== Aim of the exercise ==
Which natural things does the passage on art say share the golden section's proportionate ratio?
START Extracted text
But there is a measure, based upon fact, observation, and experimentation. There is, for example, the golden section, that most pleasing of rectangles, which happens to share the same proportionate ratio (1:1.618) as the chambers of a seashell or the petals of a flower or the whorls of the human earlobe. Another example: the human eye (and mind) perceives differently colored pigments differently as a matter of human physiology. The pigment red, for example, when it is of a certain size, makes the human heart beat faster, and comes forward visually when viewed against adjacent, cooler colors such as blue or (its complement) green. Jagged lines at hard angles and smooth, flowing lines of varying width evoke different emotional states and associations in the viewer. Knowing these things (among others) can enable a skillful artist to evoke a wide range of sensation. I cried once, viewing a Rothko painting, and I rarely ever cry--not since childhood, and never before in a public place.

So before you tell me that all art is qualitatively the same, a wholly subjective affair, read Ruskin, Kandinsky, Geothe, Chevreul, Albers, Birren, Rothko, and others. I am wholeheartedly sick of that whole 'eye of the beholder' line of thought, which automatically makes Grandma's paint-by-numbers hobby project the equal of serious, thoughtful work by artists who sometimes killed themselves striving after an aesthetic ideal.

There's nothing elitist about knowing the difference between good and bad art.
END Extracted text
START Data records
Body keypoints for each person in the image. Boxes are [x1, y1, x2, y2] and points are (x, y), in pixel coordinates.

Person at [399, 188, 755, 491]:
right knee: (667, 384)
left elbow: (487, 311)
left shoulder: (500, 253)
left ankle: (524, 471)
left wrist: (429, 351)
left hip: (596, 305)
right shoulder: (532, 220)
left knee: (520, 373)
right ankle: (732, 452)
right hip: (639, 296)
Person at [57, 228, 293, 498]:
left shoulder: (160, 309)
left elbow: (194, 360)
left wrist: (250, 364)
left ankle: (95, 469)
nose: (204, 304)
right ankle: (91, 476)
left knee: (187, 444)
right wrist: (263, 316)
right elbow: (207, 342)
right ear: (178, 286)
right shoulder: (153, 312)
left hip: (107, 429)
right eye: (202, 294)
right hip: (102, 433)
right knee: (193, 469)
END Data records
START Data records
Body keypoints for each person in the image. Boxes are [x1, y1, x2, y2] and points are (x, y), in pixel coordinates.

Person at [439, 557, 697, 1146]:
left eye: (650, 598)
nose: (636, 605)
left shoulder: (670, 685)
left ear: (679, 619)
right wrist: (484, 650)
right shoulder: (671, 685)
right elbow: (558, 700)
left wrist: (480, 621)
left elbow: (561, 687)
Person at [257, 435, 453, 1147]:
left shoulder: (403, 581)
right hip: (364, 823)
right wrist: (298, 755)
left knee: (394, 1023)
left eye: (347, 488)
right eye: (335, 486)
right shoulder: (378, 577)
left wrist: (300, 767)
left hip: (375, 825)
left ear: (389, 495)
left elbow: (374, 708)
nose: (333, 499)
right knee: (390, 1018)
END Data records
== Answer box ==
The chambers of a seashell, the petals of a flower, and the whorls of the human earlobe.